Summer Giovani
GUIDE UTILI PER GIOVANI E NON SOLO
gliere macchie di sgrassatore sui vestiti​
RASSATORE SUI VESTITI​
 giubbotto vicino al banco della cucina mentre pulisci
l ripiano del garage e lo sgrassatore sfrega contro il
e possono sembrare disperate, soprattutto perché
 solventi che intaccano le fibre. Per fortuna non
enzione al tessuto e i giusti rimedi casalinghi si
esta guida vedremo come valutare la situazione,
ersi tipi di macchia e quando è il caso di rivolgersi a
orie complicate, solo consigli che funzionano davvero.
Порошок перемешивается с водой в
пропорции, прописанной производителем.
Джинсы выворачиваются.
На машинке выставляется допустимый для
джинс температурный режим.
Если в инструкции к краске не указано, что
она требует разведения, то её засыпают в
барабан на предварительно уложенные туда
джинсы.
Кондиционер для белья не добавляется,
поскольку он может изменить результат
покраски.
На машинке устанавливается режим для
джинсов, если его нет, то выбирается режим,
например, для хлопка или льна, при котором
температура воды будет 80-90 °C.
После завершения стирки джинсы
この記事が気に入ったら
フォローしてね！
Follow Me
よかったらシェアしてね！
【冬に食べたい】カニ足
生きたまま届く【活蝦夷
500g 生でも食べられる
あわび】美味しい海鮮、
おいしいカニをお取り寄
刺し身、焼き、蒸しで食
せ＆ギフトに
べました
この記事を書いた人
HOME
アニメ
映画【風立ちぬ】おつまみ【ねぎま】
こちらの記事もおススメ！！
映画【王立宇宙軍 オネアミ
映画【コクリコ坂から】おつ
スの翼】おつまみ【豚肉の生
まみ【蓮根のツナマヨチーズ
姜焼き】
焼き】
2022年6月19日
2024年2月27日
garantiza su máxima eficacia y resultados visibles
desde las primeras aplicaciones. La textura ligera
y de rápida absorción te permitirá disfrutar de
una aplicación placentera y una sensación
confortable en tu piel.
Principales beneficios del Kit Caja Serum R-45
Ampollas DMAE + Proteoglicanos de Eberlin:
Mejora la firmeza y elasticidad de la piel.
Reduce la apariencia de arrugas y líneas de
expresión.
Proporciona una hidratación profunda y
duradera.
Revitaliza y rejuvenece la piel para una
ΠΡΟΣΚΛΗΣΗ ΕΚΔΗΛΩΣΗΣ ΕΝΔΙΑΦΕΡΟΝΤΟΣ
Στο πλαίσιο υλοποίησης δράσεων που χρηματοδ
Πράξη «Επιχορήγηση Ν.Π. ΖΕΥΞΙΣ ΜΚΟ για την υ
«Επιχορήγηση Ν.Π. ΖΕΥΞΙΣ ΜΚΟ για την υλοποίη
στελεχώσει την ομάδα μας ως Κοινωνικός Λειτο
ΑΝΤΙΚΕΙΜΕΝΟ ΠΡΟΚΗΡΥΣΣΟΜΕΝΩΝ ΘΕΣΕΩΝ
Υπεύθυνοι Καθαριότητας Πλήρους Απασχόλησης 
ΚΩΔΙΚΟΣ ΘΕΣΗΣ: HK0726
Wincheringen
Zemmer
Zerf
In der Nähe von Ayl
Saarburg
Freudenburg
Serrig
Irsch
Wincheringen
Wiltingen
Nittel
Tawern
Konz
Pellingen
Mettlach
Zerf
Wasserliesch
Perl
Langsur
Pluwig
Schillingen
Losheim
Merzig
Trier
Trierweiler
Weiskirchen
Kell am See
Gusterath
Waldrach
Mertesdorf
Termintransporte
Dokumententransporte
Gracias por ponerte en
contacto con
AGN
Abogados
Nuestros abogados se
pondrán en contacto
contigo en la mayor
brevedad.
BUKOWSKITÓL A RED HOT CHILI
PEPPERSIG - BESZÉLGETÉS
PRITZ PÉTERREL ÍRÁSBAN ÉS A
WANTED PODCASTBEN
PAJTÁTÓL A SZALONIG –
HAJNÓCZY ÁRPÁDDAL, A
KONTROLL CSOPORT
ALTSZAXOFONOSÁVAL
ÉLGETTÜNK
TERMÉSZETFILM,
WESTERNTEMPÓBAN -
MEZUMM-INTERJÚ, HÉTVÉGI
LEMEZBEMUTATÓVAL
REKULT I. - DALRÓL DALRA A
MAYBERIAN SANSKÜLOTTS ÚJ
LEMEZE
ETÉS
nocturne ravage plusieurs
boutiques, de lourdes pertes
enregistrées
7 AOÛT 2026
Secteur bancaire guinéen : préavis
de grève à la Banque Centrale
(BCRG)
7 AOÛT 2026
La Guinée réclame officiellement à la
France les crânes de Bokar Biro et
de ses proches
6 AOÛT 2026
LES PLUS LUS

--- Activity ---
Pull out every line in the rows above that contains the string "sgrassatore", matching case exactly.

--- Output of the exercise ---
gliere macchie di sgrassatore sui vestiti​
l ripiano del garage e lo sgrassatore sfrega contro il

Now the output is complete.